### Problem statement
Report how many lines contain the word "latitude". Give only the number.

### Data extract
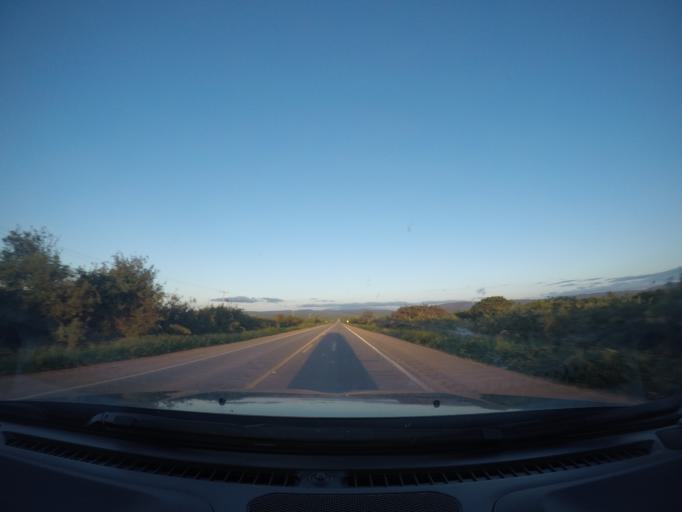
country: BR
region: Bahia
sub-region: Seabra
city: Seabra
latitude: -12.4035
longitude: -41.9517
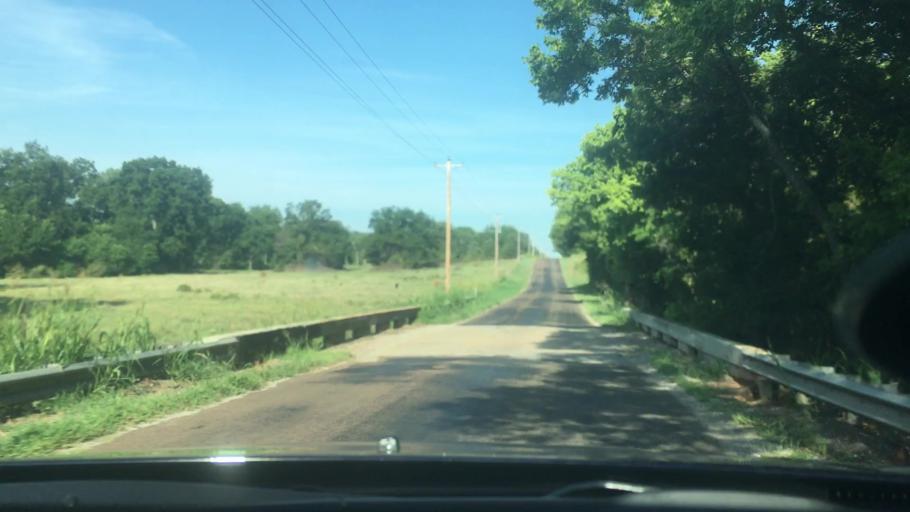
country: US
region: Oklahoma
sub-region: Garvin County
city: Pauls Valley
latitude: 34.6521
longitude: -97.3620
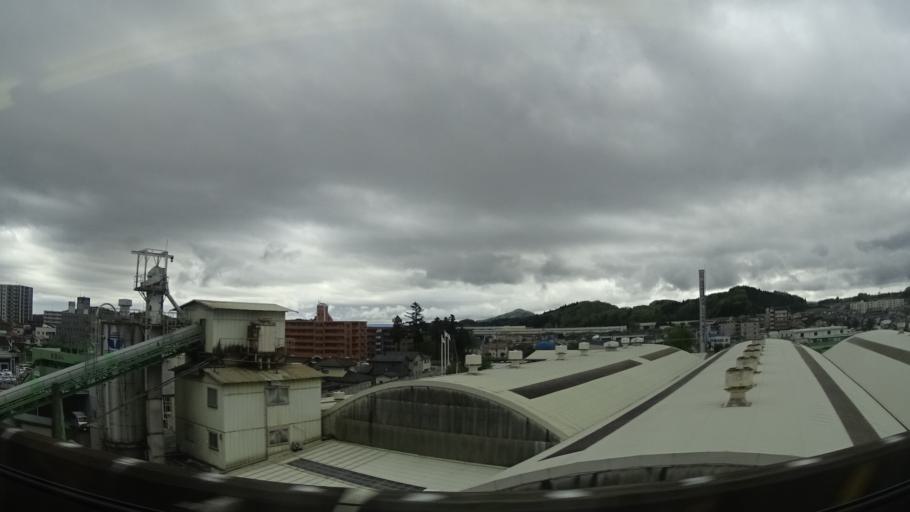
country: JP
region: Tochigi
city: Kuroiso
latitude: 37.1209
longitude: 140.1867
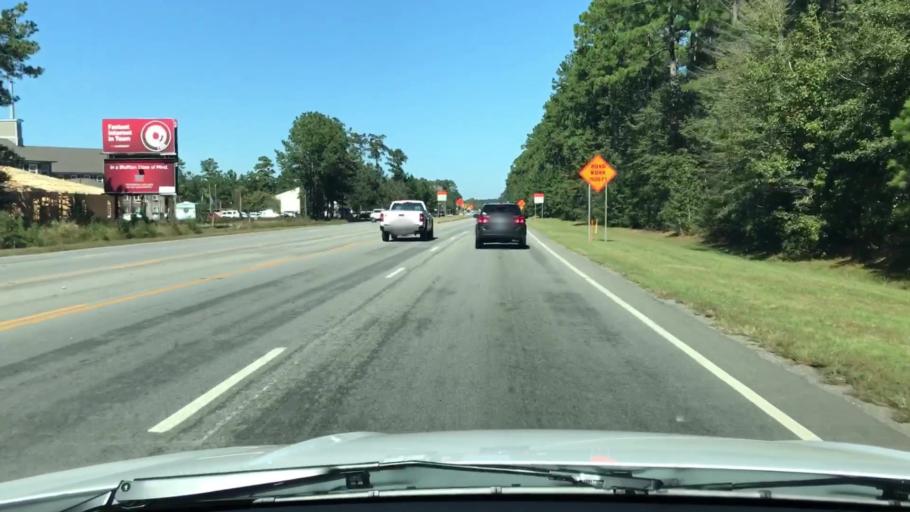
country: US
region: South Carolina
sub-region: Beaufort County
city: Bluffton
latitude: 32.3069
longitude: -80.9349
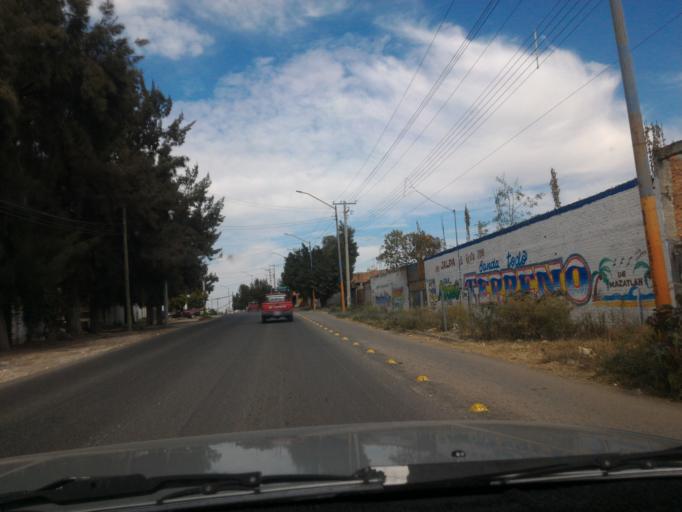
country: MX
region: Guanajuato
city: Ciudad Manuel Doblado
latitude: 20.7350
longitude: -101.9522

### Reply
5